Listed entries Start Marker

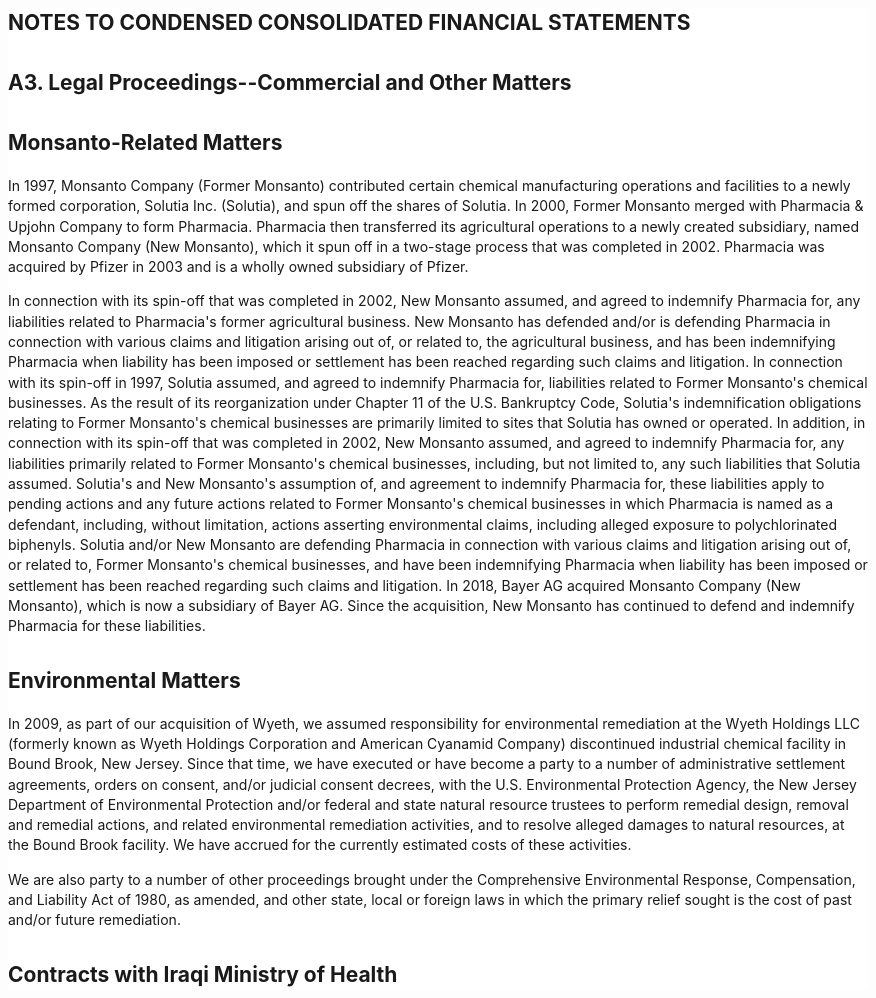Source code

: NOTES TO CONDENSED CONSOLIDATED FINANCIAL STATEMENTS
----------------------------------------------------

A3. Legal Proceedings--Commercial and Other Matters
---------------------------------------------------

Monsanto-Related Matters
------------------------

In 1997, Monsanto Company (Former Monsanto) contributed certain chemical manufacturing operations and facilities to a newly formed corporation, Solutia Inc. (Solutia), and spun off the shares of Solutia. In 2000, Former Monsanto merged with Pharmacia & Upjohn Company to form Pharmacia. Pharmacia then transferred its agricultural operations to a newly created subsidiary, named Monsanto Company (New Monsanto), which it spun off in a two-stage process that was completed in 2002. Pharmacia was acquired by Pfizer in 2003 and is a wholly owned subsidiary of Pfizer.

In connection with its spin-off that was completed in 2002, New Monsanto assumed, and agreed to indemnify Pharmacia for, any liabilities related to Pharmacia's former agricultural business. New Monsanto has defended and/or is defending Pharmacia in connection with various claims and litigation arising out of, or related to, the agricultural business, and has been indemnifying Pharmacia when liability has been imposed or settlement has been reached regarding such claims and litigation. In connection with its spin-off in 1997, Solutia assumed, and agreed to indemnify Pharmacia for, liabilities related to Former Monsanto's chemical businesses. As the result of its reorganization under Chapter 11 of the U.S. Bankruptcy Code, Solutia's indemnification obligations relating to Former Monsanto's chemical businesses are primarily limited to sites that Solutia has owned or operated. In addition, in connection with its spin-off that was completed in 2002, New Monsanto assumed, and agreed to indemnify Pharmacia for, any liabilities primarily related to Former Monsanto's chemical businesses, including, but not limited to, any such liabilities that Solutia assumed. Solutia's and New Monsanto's assumption of, and agreement to indemnify Pharmacia for, these liabilities apply to pending actions and any future actions related to Former Monsanto's chemical businesses in which Pharmacia is named as a defendant, including, without limitation, actions asserting environmental claims, including alleged exposure to polychlorinated biphenyls. Solutia and/or New Monsanto are defending Pharmacia in connection with various claims and litigation arising out of, or related to, Former Monsanto's chemical businesses, and have been indemnifying Pharmacia when liability has been imposed or settlement has been reached regarding such claims and litigation. In 2018, Bayer AG acquired Monsanto Company (New Monsanto), which is now a subsidiary of Bayer AG. Since the acquisition, New Monsanto has continued to defend and indemnify Pharmacia for these liabilities.

Environmental Matters
---------------------

In 2009, as part of our acquisition of Wyeth, we assumed responsibility for environmental remediation at the Wyeth Holdings LLC (formerly known as Wyeth Holdings Corporation and American Cyanamid Company) discontinued industrial chemical facility in Bound Brook, New Jersey. Since that time, we have executed or have become a party to a number of administrative settlement agreements, orders on consent, and/or judicial consent decrees, with the U.S. Environmental Protection Agency, the New Jersey Department of Environmental Protection and/or federal and state natural resource trustees to perform remedial design, removal and remedial actions, and related environmental remediation activities, and to resolve alleged damages to natural resources, at the Bound Brook facility. We have accrued for the currently estimated costs of these activities.

We are also party to a number of other proceedings brought under the Comprehensive Environmental Response, Compensation, and Liability Act of 1980, as amended, and other state, local or foreign laws in which the primary relief sought is the cost of past and/or future remediation.

Contracts with Iraqi Ministry of Health
---------------------------------------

Listed entries End Marker

Rewrite the rows from the first line through the line with "In 1997, Monsanto", changing "Legal Proceedings" to "Lawsuits" and leaving everything else unchanged. Leave out the pictures.

Source code

: NOTES TO CONDENSED CONSOLIDATED FINANCIAL STATEMENTS
----------------------------------------------------

A3. Lawsuits--Commercial and Other Matters
---------------------------------------------------

Monsanto-Related Matters
------------------------

In 1997, Monsanto Company (Former Monsanto) contributed certain chemical manufacturing operations and facilities to a newly formed corporation, Solutia Inc. (Solutia), and spun off the shares of Solutia. In 2000, Former Monsanto merged with Pharmacia & Upjohn Company to form Pharmacia. Pharmacia then transferred its agricultural operations to a newly created subsidiary, named Monsanto Company (New Monsanto), which it spun off in a two-stage process that was completed in 2002. Pharmacia was acquired by Pfizer in 2003 and is a wholly owned subsidiary of Pfizer.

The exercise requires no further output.